Sempre penso que os filmes do Tarantino seriam ótimos livros. E os do Woody Allen também — daqueles bem verborrágicos, cheios de diálogos potentes. Já os do Lars Von Trier e do Haneke, nem tanto. Para sairmos da violência, que tal pensarmos em “Pequena Miss Sunshine”? Um roadbook dramático, explorando a relação do avô com a neta ou ainda as frustrações do pai de família em busca do sucesso. Partindo para a televisão, pense só num romance policial da novela “A favorita” ou de “A próxima vítima”. Seria para virar a noite lendo...

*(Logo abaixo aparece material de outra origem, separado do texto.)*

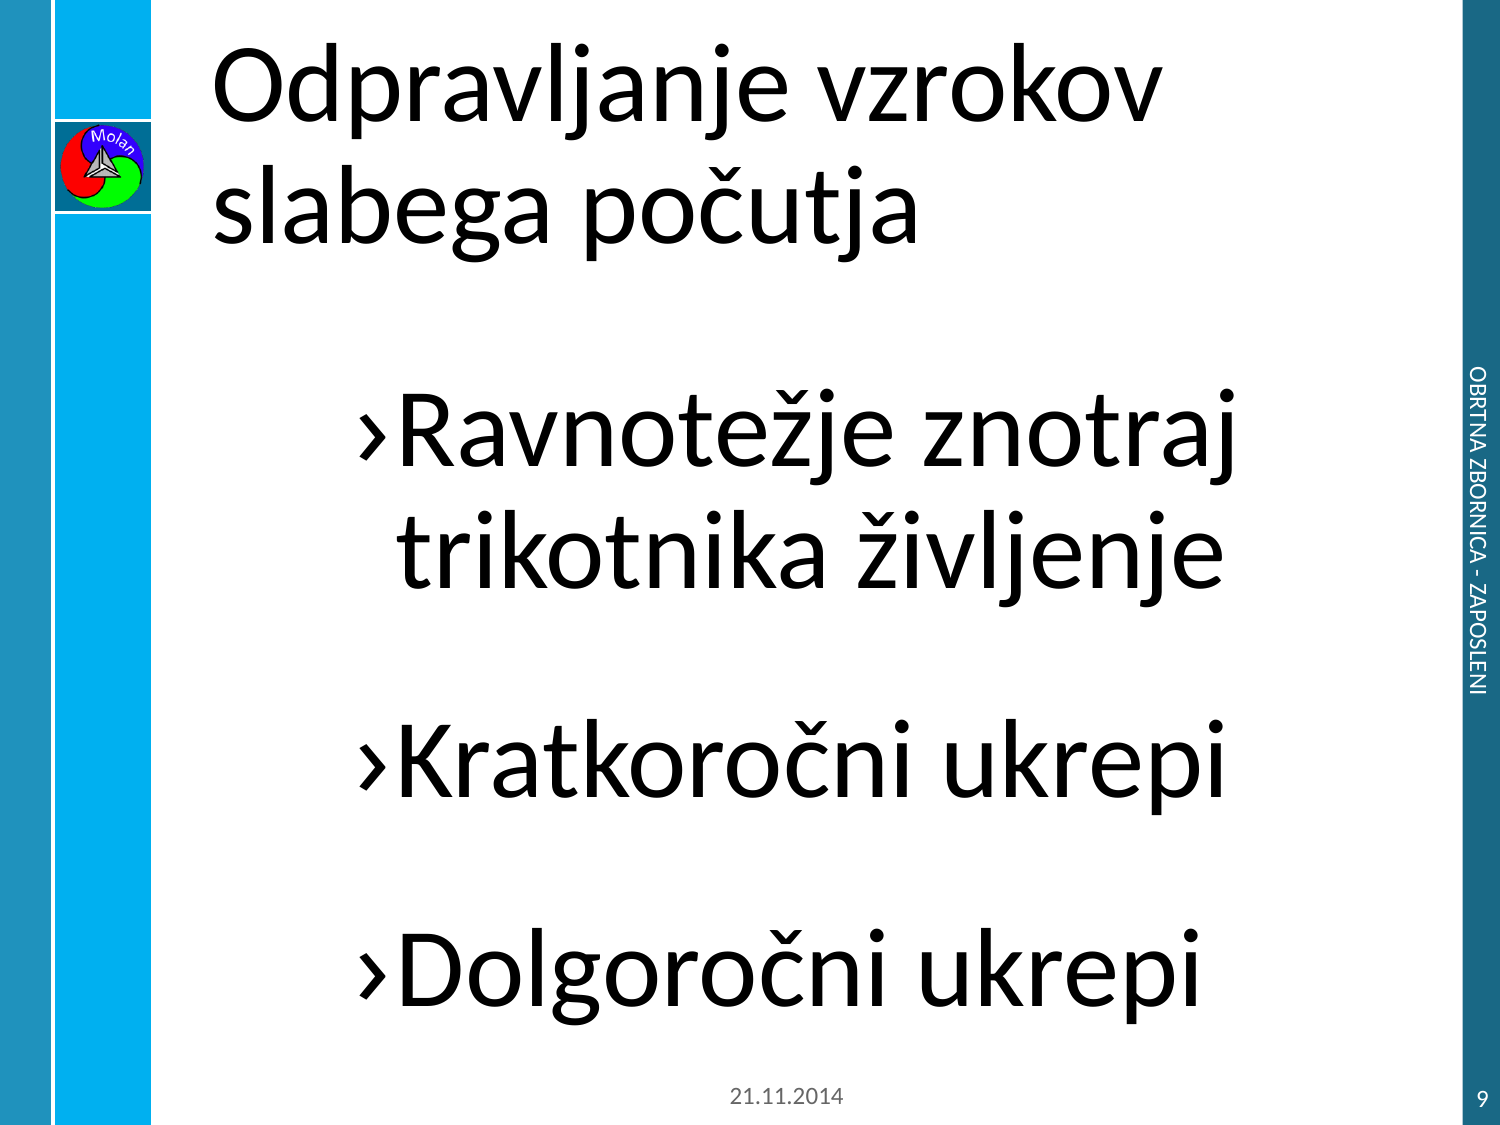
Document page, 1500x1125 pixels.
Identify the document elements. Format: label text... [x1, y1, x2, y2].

Confesso: sou daqueles que fica atento aos créditos finais só para ver se o filme (ou série) foi baseado em algum livro. No Brasil, a ideia já não é coisa de outro mundo. Em 2010, Marcelo Laffitte dirigiu “Elvis e Madona”, a bonita história de um casal formado por uma lésbica e um travesti, interpretados por Simone Spoladore e Igor Cotrim. Laffitte convidou o autor Luiz Biajoni a fazer o livro baseado no filme, e o romance foi publicado pela ed. Língua Geral no mesmo ano. Meu primeiro contato foi com o filme. Ao ler o livro, me surpreendi com o trabalho de Biajoni. O romance não é mera dramatização do roteiro, o que seria ruim. Nas páginas, os protagonistas ganham complexa dimensão e têm seus passados explorados. Copacabana se torna um efetivo personagem, com suas cores e vibrações. Enquanto o filme é uma comédia dramática deliciosa, o livro tem um pé na trama policial e na ironia escatológica. O resultado não poderia ser melhor: filme e livro não se confrontam, mas se completam.
Outro exemplo, mais recente, é a obra de terror “Condado macabro”. Tanto o roteiro do filme, agora disponível em DVD, como o livro, publicado pela editora Simonsen, foram escritos ao mesmo tempo pelo autor Marcos de Brito. Ainda não tive oportunidade de assistir ao filme, mas o livro tem me arrancado algumas horas de sono.
Timidamente, além da lista de filmes que dariam bons livros, guardo outra lista — esta menor — de filmes que eu mesmo gostaria de transpor para a literatura. Quem sabe um dia não vivo essa experiência? Deve ser interessante e desafiadora. Por enquanto, fica apenas o registro da ideia: filmes que dariam bons livros. Quais são os seus?